Saving money by not usability testing? Here’s why you’ll end up paying more
There are a variety reasons why an organisation might forgo usability testing and release their website or app into the wild, totally unprepared to compete with the higher evolved species that have put the UX hours in.
These reasons can range from a lack of understanding as to what usability testing is, to an assumption that the product doesn’t require any form of UX audit, right through to a belief that usability testing is prohibitively expensive. Another way that organisations rationale their lack of testing, and one we hear time and again, is that the website was created by a ‘UX Designer’ with the user in mind. In this instance, the designer, being an ‘expert’ in user experience, becomes a proxy for whoever the site is intended for, second guessing how they would approach, engage and interact with it.
Whatever the reason, the outcome is almost always the same: an inferior product that doesn’t perform to the expectations of its stakeholders, both business and consumer-side.

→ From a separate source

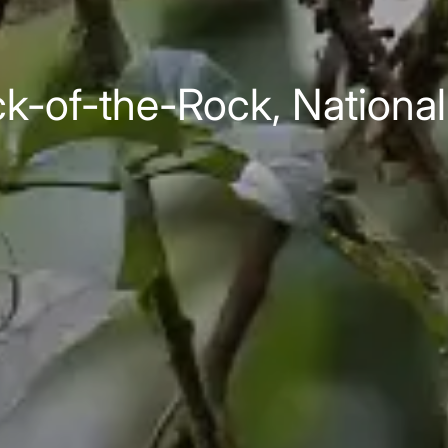
-of-the-Rock, National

Marry in haste, repent at leisure. So the wise man said and his words can be applied here, with marriage serving as a metaphor for the decision not to commit to usability testing. There will be plenty of time to repent when the leads, orders and sales fail to materialise.
If your website or app hasn’t been put through its paces by a cross-section of its intended users prior to market, then you’ll inevitably end up paying for it via:
- Poor user experience – If the user’s experience of the site is damaged or frustrated by poor usability, they are going to waste no time in looking elsewhere. Possibly to a direct competitor who has taken the time to conduct usability testing.
- Loss of loyal customers – It isn’t just prospects who’ll be sent fleeing to the hills. The patience, along with the trust, of existing and loyal customers will soon wither when they find themselves unable to achieve their goals with relative ease.
- Lack of returning customers – Those who’ve put in the effort and eventually managed to accomplish what they set out to do on your site, probably aren’t going to be in any sort of hurry to put themselves through the experience again.
- Word of mouth – Social media and review sites such as Trustpilot are now key players in making or breaking the online presence of organisations large and small. Once word gets out that your website or app is a usability vacuum, those who might’ve been interested in your offering soon won’t be.
Not to put too fine a point on it, the money you saved by not usability testing the website will, in the long run, be small beer compared with what you stand to lose, both from a financial and reputational standpoint.
That is the true cost of rejecting usability tests.